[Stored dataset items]
* * * * * * *
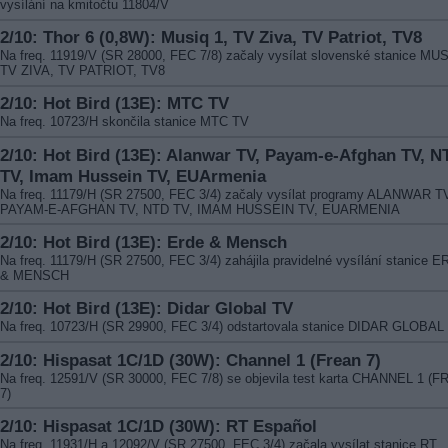
vysílání na kmitočtu 11804/V
2/10: Thor 6 (0,8W): Musiq 1, TV Ziva, TV Patriot, TV8
Na freq. 11919/V (SR 28000, FEC 7/8) začaly vysílat slovenské stanice MUS
TV ZIVA, TV PATRIOT, TV8
2/10: Hot Bird (13E): MTC TV
Na freq. 10723/H skončila stanice MTC TV
2/10: Hot Bird (13E): Alanwar TV, Payam-e-Afghan TV, N
TV, Imam Hussein TV, EUArmenia
Na freq. 11179/H (SR 27500, FEC 3/4) začaly vysílat programy ALANWAR T
PAYAM-E-AFGHAN TV, NTD TV, IMAM HUSSEIN TV, EUARMENIA
2/10: Hot Bird (13E): Erde & Mensch
Na freq. 11179/H (SR 27500, FEC 3/4) zahájila pravidelné vysílání stanice 
& MENSCH
2/10: Hot Bird (13E): Didar Global TV
Na freq. 10723/H (SR 29900, FEC 3/4) odstartovala stanice DIDAR GLOBAL
2/10: Hispasat 1C/1D (30W): Channel 1 (Frean 7)
Na freq. 12591/V (SR 30000, FEC 7/8) se objevila test karta CHANNEL 1 (
7)
2/10: Hispasat 1C/1D (30W): RT Español
Na freq. 11931/H a 12092/V (SR 27500, FEC 3/4) začala vysílat stanice RT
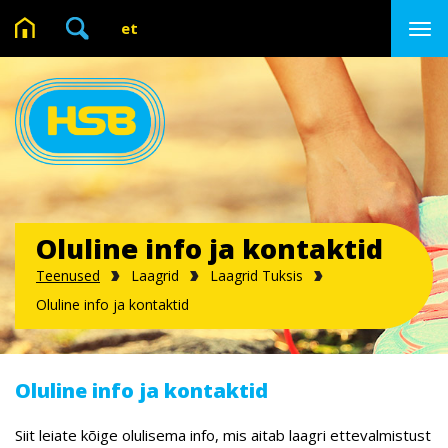

et
Oluline info ja kontaktid
Teenused
Laagrid
Laagrid Tuksis
Oluline info ja kontaktid
Oluline info ja kontaktid
Siit leiate kõige olulisema info, mis aitab laagri ettevalmistust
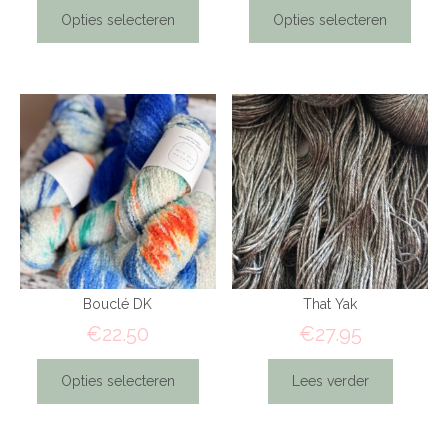
Opties selecteren
Opties selecteren
Bouclé DK
That Yak
€
22.50
€
27.95
Opties selecteren
Lees verder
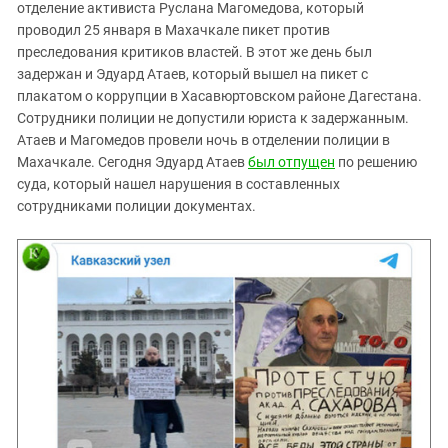
Южный Кавказ
отделение активиста Руслана Магомедова, который
проводил 25 января в Махачкале пикет против
ЮФО
преследования критиков властей. В этот же день был
задержан и Эдуард Атаев, который вышел на пикет с
плакатом о коррупции в Хасавюртовском районе Дагестана.
Сотрудники полиции не допустили юриста к задержанным.
Атаев и Магомедов провели ночь в отделении полиции в
Махачкале. Сегодня Эдуард Атаев
был отпущен
по решению
суда, который нашел нарушения в составленных
сотрудниками полиции документах.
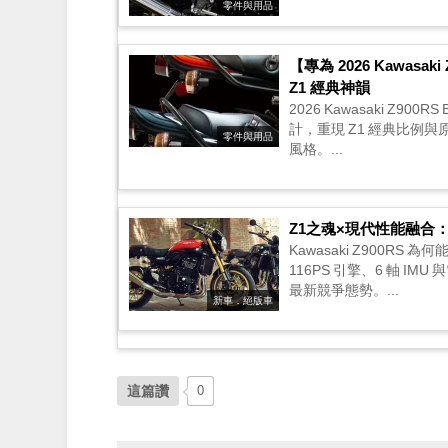
零件與用品
【專為 2026 Kawas
Z1 經典神韻
2026 Kawasaki Z900
計，重現 Z1 經典比例
零件與用品
風格。...
Z1之魂×現代性能融合：K
Kawasaki Z900R
116PS 引擎、6 軸 IM
最新競爭態勢。...
新車．絕版車
這篇讚
0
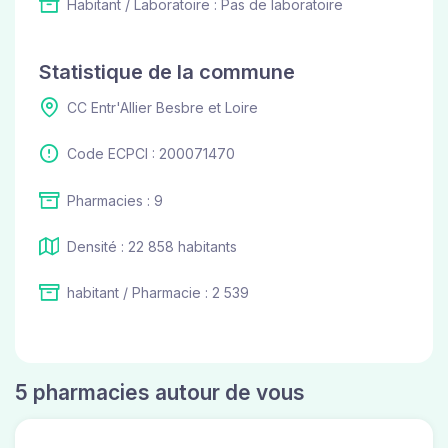
Habitant / Laboratoire : Pas de laboratoire
Statistique de la commune
CC Entr'Allier Besbre et Loire
Code ECPCI : 200071470
Pharmacies : 9
Densité : 22 858 habitants
habitant / Pharmacie : 2 539
5 pharmacies autour de vous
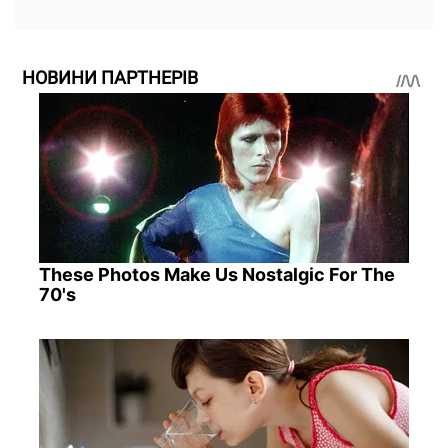
НОВИНИ ПАРТНЕРІВ
These Photos Make Us Nostalgic For The
70's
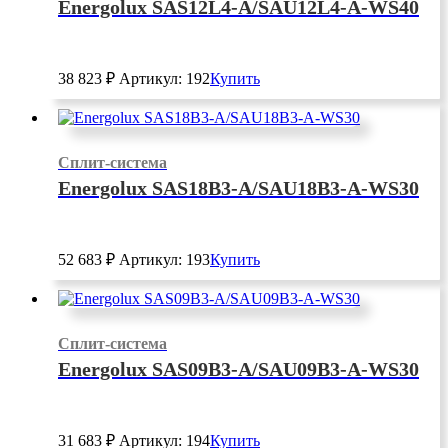
Energolux SAS12L4-A/SAU12L4-A-WS40
38 823
₽
Артикул: 192
Купить
Сплит-система
Energolux SAS18B3-A/SAU18B3-A-WS30
52 683
₽
Артикул: 193
Купить
Сплит-система
Energolux SAS09B3-A/SAU09B3-A-WS30
31 683
₽
Артикул: 194
Купить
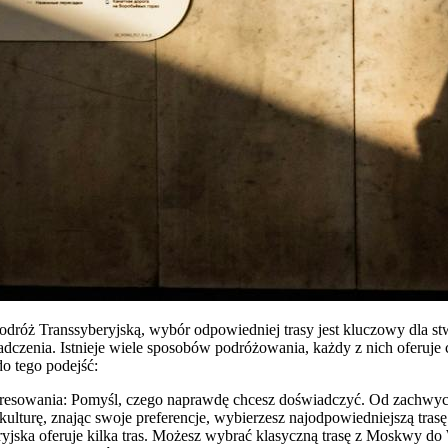
odróż Transsyberyjską, wybór odpowiedniej trasy jest kluczowy dla st
czenia. Istnieje wiele sposobów podróżowania, każdy z nich oferuje
do tego podejść:
teresowania: Pomyśl, czego naprawdę chcesz doświadczyć. Od zachwy
kulturę, znając swoje preferencje, wybierzesz najodpowiedniejszą trasę
yjska oferuje kilka tras. Możesz wybrać klasyczną trasę z Moskwy d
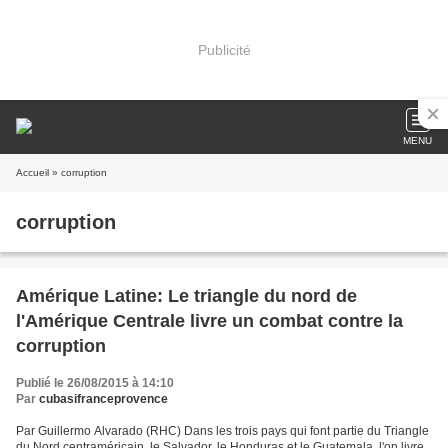
Publicité
MENU
Accueil
» corruption
corruption
Amérique Latine: Le triangle du nord de
l'Amérique Centrale livre un combat contre la
corruption
Publié le 26/08/2015 à 14:10
Par
cubasifranceprovence
Par Guillermo Alvarado (RHC) Dans les trois pays qui font partie du Triangle
du Nord centraméricain, le Salvador, le Honduras et le Guatemala, l'on livre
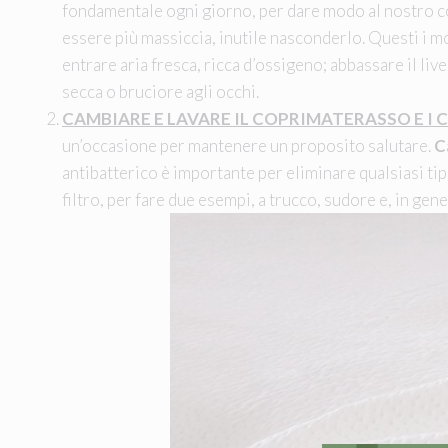
fondamentale ogni giorno, per dare modo al nostro corp
essere più massiccia, inutile nasconderlo. Questi i mot
entrare aria fresca, ricca d’ossigeno; abbassare il liv
secca o bruciore agli occhi.
CAMBIARE E LAVARE IL COPRIMATERASSO E I
un’occasione per mantenere un proposito salutare.
Ca
antibatterico è importante per eliminare qualsiasi tip
filtro, per fare due esempi, a trucco, sudore e, in gene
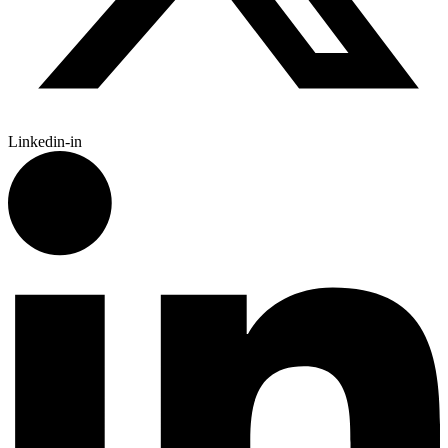
Linkedin-in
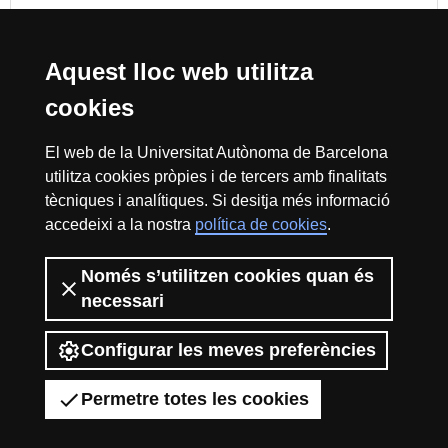
Cerca
Aquest lloc web utilitza
cookies
Reconeixement internacional de l'excel·lència
El web de la Universitat Autònoma de Barcelona
HR
utilitza cookies pròpies i de tercers amb finalitats
tècniques i analítiques. Si desitja més informació
accedeixi a la nostra
política de cookies
.
Excell
Només s’utilitzen cookies quan és
Inici
Sobre el web
Accessibilitat web
Avís Legal
Política de
privacitat
Protecció de dades
necessari
La Fundació Autònoma Solidària té com a missió el contribuir a la
in
construcció d’una universitat més solidària i més compromesa amb la
Configurar les meves preferències
realitat social, mitjançant la promoció de la participació voluntària de la
comunitat universitària com a instrument per a la integració de col·lectius
Permetre totes les cookies
en risc d’exclusió.
2026 Universitat Autònoma de Barcelona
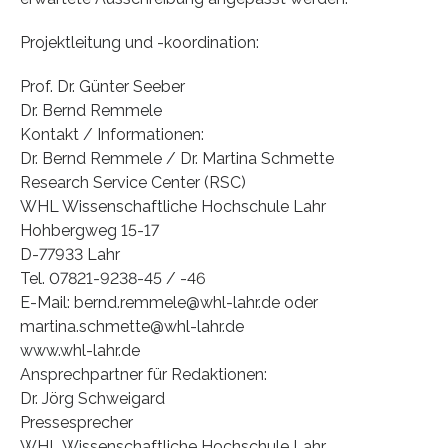
Projektleitung und -koordination:
Prof. Dr. Günter Seeber
Dr. Bernd Remmele
Kontakt / Informationen:
Dr. Bernd Remmele / Dr. Martina Schmette
Research Service Center (RSC)
WHL Wissenschaftliche Hochschule Lahr
Hohbergweg 15-17
D-77933 Lahr
Tel. 07821-9238-45 / -46
E-Mail: bernd.remmele@whl-lahr.de oder
martina.schmette@whl-lahr.de
www.whl-lahr.de
Ansprechpartner für Redaktionen:
Dr. Jörg Schweigard
Pressesprecher
WHL Wissenschaftliche Hochschule Lahr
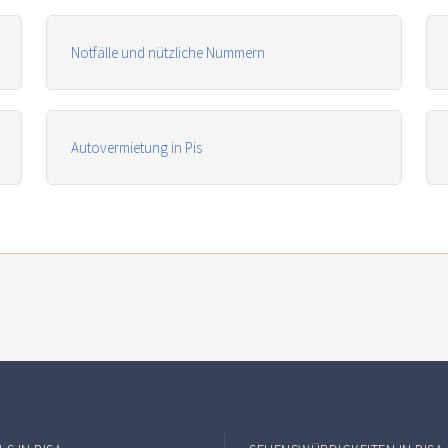
Notfälle und nützliche Nummern
Autovermietung in Pis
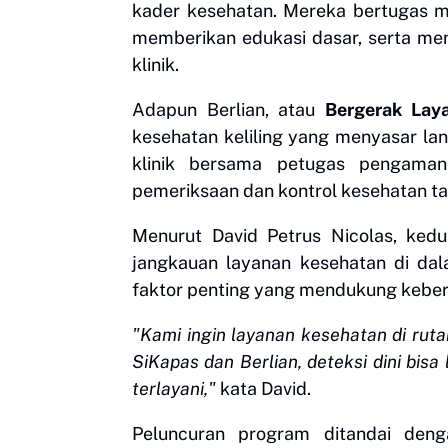
kader kesehatan. Mereka bertugas m
memberikan edukasi dasar, serta me
klinik.
Adapun Berlian, atau
Bergerak Lay
kesehatan keliling yang menyasar la
klinik bersama petugas pengama
pemeriksaan dan kontrol kesehatan t
Menurut David Petrus Nicolas, ked
jangkauan layanan kesehatan di dal
faktor penting yang mendukung keber
"Kami ingin layanan kesehatan di rut
SiKapas dan Berlian, deteksi dini bis
terlayani,"
kata David.
Peluncuran program ditandai den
* * * * * * *
Exercise prompt
Copy out the text of every row above, line for line and unchanged, without the pictures.

Solution for this problem
vysílání na kmitočtu 11804/V
2/10: Thor 6 (0,8W): Musiq 1, TV Ziva, TV Patriot, TV8
Na freq. 11919/V (SR 28000, FEC 7/8) začaly vysílat slovenské stanice MUS
TV ZIVA, TV PATRIOT, TV8
2/10: Hot Bird (13E): MTC TV
Na freq. 10723/H skončila stanice MTC TV
2/10: Hot Bird (13E): Alanwar TV, Payam-e-Afghan TV, N
TV, Imam Hussein TV, EUArmenia
Na freq. 11179/H (SR 27500, FEC 3/4) začaly vysílat programy ALANWAR T
PAYAM-E-AFGHAN TV, NTD TV, IMAM HUSSEIN TV, EUARMENIA
2/10: Hot Bird (13E): Erde & Mensch
Na freq. 11179/H (SR 27500, FEC 3/4) zahájila pravidelné vysílání stanice 
& MENSCH
2/10: Hot Bird (13E): Didar Global TV
Na freq. 10723/H (SR 29900, FEC 3/4) odstartovala stanice DIDAR GLOBAL
2/10: Hispasat 1C/1D (30W): Channel 1 (Frean 7)
Na freq. 12591/V (SR 30000, FEC 7/8) se objevila test karta CHANNEL 1 (
7)
2/10: Hispasat 1C/1D (30W): RT Español
Na freq. 11931/H a 12092/V (SR 27500, FEC 3/4) začala vysílat stanice RT

et
Oluline info ja kontaktid
Teenused
Laagrid
Laagrid Tuksis
Oluline info ja kontaktid
Oluline info ja kontaktid
Siit leiate kõige olulisema info, mis aitab laagri ettevalmistust
Opties selecteren
Opties selecteren
Bouclé DK
That Yak
€
22.50
€
27.95
Opties selecteren
Lees verder
Южный Кавказ
отделение активиста Руслана Магомедова, который
проводил 25 января в Махачкале пикет против
ЮФО
преследования критиков властей. В этот же день был
задержан и Эдуард Атаев, который вышел на пикет с
плакатом о коррупции в Хасавюртовском районе Дагестана.
Сотрудники полиции не допустили юриста к задержанным.
Атаев и Магомедов провели ночь в отделении полиции в
Махачкале. Сегодня Эдуард Атаев
был отпущен
по решению
суда, который нашел нарушения в составленных
сотрудниками полиции документах.
零件與用品
【專為 2026 Kawas
Z1 經典神韻
2026 Kawasaki Z900
計，重現 Z1 經典比例
零件與用品
風格。...
Z1之魂×現代性能融合：K
Kawasaki Z900R
116PS 引擎、6 軸 IM
最新競爭態勢。...
新車．絕版車
這篇讚
0
Habitant / Laboratoire : Pas de laboratoire
Statistique de la commune
CC Entr'Allier Besbre et Loire
Code ECPCI : 200071470
Pharmacies : 9
Densité : 22 858 habitants
habitant / Pharmacie : 2 539
5 pharmacies autour de vous
НОВИНИ ПАРТНЕРІВ
These Photos Make Us Nostalgic For The
70's
Energolux SAS12L4-A/SAU12L4-A-WS40
38 823
₽
Артикул: 192
Купить
Сплит-система
Energolux SAS18B3-A/SAU18B3-A-WS30
52 683
₽
Артикул: 193
Купить
Сплит-система
Energolux SAS09B3-A/SAU09B3-A-WS30
31 683
₽
Артикул: 194
Купить
odróż Transsyberyjską, wybór odpowiedniej trasy jest kluczowy dla st
czenia. Istnieje wiele sposobów podróżowania, każdy z nich oferuje
do tego podejść:
teresowania: Pomyśl, czego naprawdę chcesz doświadczyć. Od zachwy
kulturę, znając swoje preferencje, wybierzesz najodpowiedniejszą trasę
yjska oferuje kilka tras. Możesz wybrać klasyczną trasę z Moskwy d
Publicité
MENU
Accueil
» corruption
corruption
Amérique Latine: Le triangle du nord de
l'Amérique Centrale livre un combat contre la
corruption
Publié le 26/08/2015 à 14:10
Par
cubasifranceprovence
Par Guillermo Alvarado (RHC) Dans les trois pays qui font partie du Triangle
du Nord centraméricain, le Salvador, le Honduras et le Guatemala, l'on livre
fondamentale ogni giorno, per dare modo al nostro corp
essere più massiccia, inutile nasconderlo. Questi i mot
entrare aria fresca, ricca d’ossigeno; abbassare il liv
secca o bruciore agli occhi.
CAMBIARE E LAVARE IL COPRIMATERASSO E I
un’occasione per mantenere un proposito salutare.
Ca
antibatterico è importante per eliminare qualsiasi tip
filtro, per fare due esempi, a trucco, sudore e, in gene
Linkedin-in
Cerca
Aquest lloc web utilitza
cookies
Reconeixement internacional de l'excel·lència
El web de la Universitat Autònoma de Barcelona
HR
utilitza cookies pròpies i de tercers amb finalitats
tècniques i analítiques. Si desitja més informació
accedeixi a la nostra
política de cookies
.
Excell
Només s’utilitzen cookies quan és
Inici
Sobre el web
Accessibilitat web
Avís Legal
Política de
privacitat
Protecció de dades
necessari
La Fundació Autònoma Solidària té com a missió el contribuir a la
in
construcció d’una universitat més solidària i més compromesa amb la
Configurar les meves preferències
realitat social, mitjançant la promoció de la participació voluntària de la
comunitat universitària com a instrument per a la integració de col·lectius
Permetre totes les cookies
en risc d’exclusió.
2026 Universitat Autònoma de Barcelona
Projektleitung und -koordination:
Prof. Dr. Günter Seeber
Dr. Bernd Remmele
Kontakt / Informationen:
Dr. Bernd Remmele / Dr. Martina Schmette
Research Service Center (RSC)
WHL Wissenschaftliche Hochschule Lahr
Hohbergweg 15-17
D-77933 Lahr
Tel. 07821-9238-45 / -46
E-Mail: bernd.remmele@whl-lahr.de oder
martina.schmette@whl-lahr.de
www.whl-lahr.de
Ansprechpartner für Redaktionen:
Dr. Jörg Schweigard
Pressesprecher
WHL Wissenschaftliche Hochschule Lahr
Notfälle und nützliche Nummern
Autovermietung in Pis
kader kesehatan. Mereka bertugas m
memberikan edukasi dasar, serta me
klinik.
Adapun Berlian, atau
Bergerak Lay
kesehatan keliling yang menyasar la
klinik bersama petugas pengama
pemeriksaan dan kontrol kesehatan t
Menurut David Petrus Nicolas, ked
jangkauan layanan kesehatan di dal
faktor penting yang mendukung keber
"Kami ingin layanan kesehatan di rut
SiKapas dan Berlian, deteksi dini bis
terlayani,"
kata David.
Peluncuran program ditandai den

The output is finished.